The Florida Anthropological Student Associations hosts weekly colloquia to showcase our graduate students’ and faculty’s research interests, to give them valuable opportunities to practice or refine their presentation techniques, and to help connect UF anthropologists.
Our fourth colloquium will be Wednesday, October 1 at 3pm in Rinker Hall 230.
Dr. Kathleen Holen
“When People Broke Bones:
Early Human Technology and Experimental Archaeology”
Our guest lecturer Dr. Kathleen Holen is from the Archaeological Institute of America. Dr. Kathleen Holen’s talk will be held at 3:00 pm in Rinker Hall, room 0230. Rinker Hall is just south of Turlington on Newell Rpad.

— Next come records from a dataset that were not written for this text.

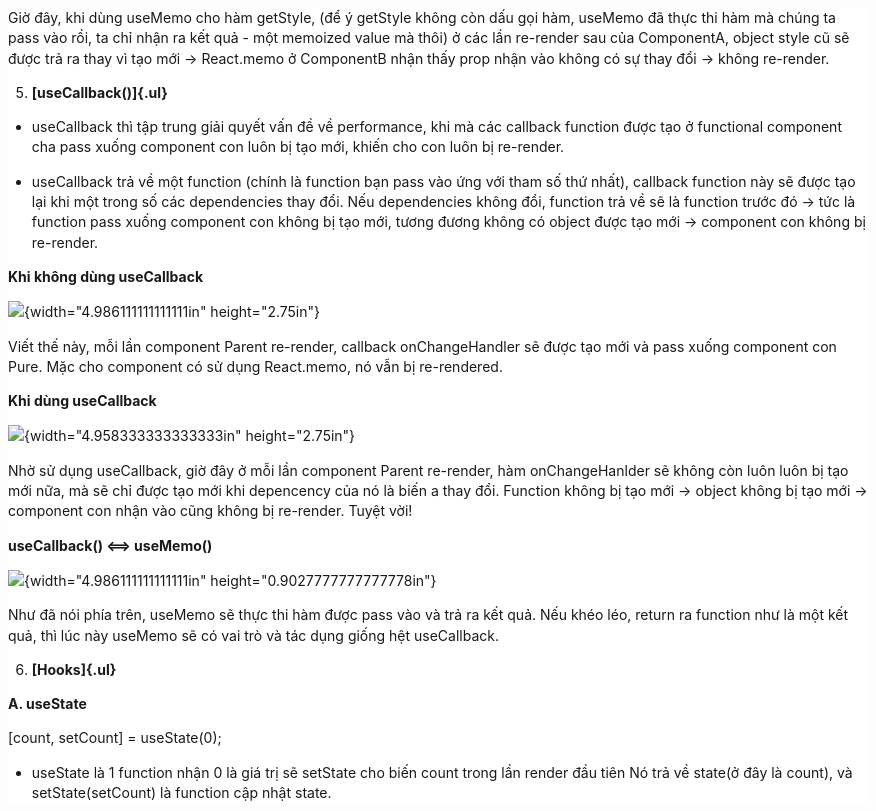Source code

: Giờ đây, khi dùng useMemo cho hàm getStyle, (để ý getStyle không còn dấu
gọi hàm, useMemo đã thực thi hàm mà chúng ta pass vào rồi, ta chỉ nhận
ra kết quả - một memoized value mà thôi) ở các lần re-render sau của
ComponentA, object style cũ sẽ được trả ra thay vì tạo mới -\>
React.memo ở ComponentB nhận thấy prop nhận vào không có sự thay đổi -\>
không re-render.

5.  **[useCallback()]{.ul}**

-   useCallback thì tập trung giải quyết vấn đề về performance, khi mà
    các callback function được tạo ở functional component cha pass xuống
    component con luôn bị tạo mới, khiến cho con luôn bị re-render.

-   useCallback trả về một function (chính là function bạn pass vào ứng
    với tham số thứ nhất), callback function này sẽ được tạo lại khi một
    trong số các dependencies thay đổi. Nếu dependencies không đổi,
    function trả về sẽ là function trước đó -\> tức là function pass
    xuống component con không bị tạo mới, tương đương không có object
    được tạo mới -\> component con không bị re-render.

**Khi không dùng useCallback**

![](vertopal_9e3232fe859f4162848a0eb7c25ac034/media/image5.png){width="4.986111111111111in"
height="2.75in"}

Viết thế này, mỗi lần component Parent re-render, callback
onChangeHandler sẽ được tạo mới và pass xuống component con Pure. Mặc
cho component có sử dụng React.memo, nó vẫn bị re-rendered.

**Khi dùng useCallback**

![](vertopal_9e3232fe859f4162848a0eb7c25ac034/media/image6.png){width="4.958333333333333in"
height="2.75in"}

Nhờ sử dụng useCallback, giờ đây ở mỗi lần component Parent re-render,
hàm onChangeHanlder sẽ không còn luôn luôn bị tạo mới nữa, mà sẽ chỉ
được tạo mới khi depencency của nó là biến a thay đổi. Function không bị
tạo mới -\> object không bị tạo mới -\> component con nhận vào cũng
không bị re-render. Tuyệt vời!

**useCallback() \<==\> useMemo()**

![](vertopal_9e3232fe859f4162848a0eb7c25ac034/media/image7.png){width="4.986111111111111in"
height="0.9027777777777778in"}

Như đã nói phía trên, useMemo sẽ thực thi hàm được pass vào và trả ra
kết quả. Nếu khéo léo, return ra function như là một kết quả, thì lúc
này useMemo sẽ có vai trò và tác dụng giống hệt useCallback.

6.  **[Hooks]{.ul}**

**A. useState**

\[count, setCount\] = useState(0);

-   useState là 1 function nhận 0 là giá trị sẽ setState cho biến count
    trong lần render đầu tiên Nó trả về state(ở đây là count), và
    setState(setCount) là function cập nhật state.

Abstract: Early hominids in Africa learned how to break large animal limb bones with hammerstones to extract marrow at least 2.5 million years ago. Our experimental research replicates this technology. Using elephant and cow limb bones, we show how bone modification patterns were produced on large prey animals found at North American archaeological sites. By analyzing distinctively shaped notches made by hammerstone percussion technology we can distinguish human modification from natural bone breakage caused by carnivore gnawing or trampling. Our analysis compares patterned bone breakage and flaking of limb bones at numerous late Pleistocene mammoth sites in the Americas and provides evidence of human technology and behavior in geological contexts at least 30,000 years old.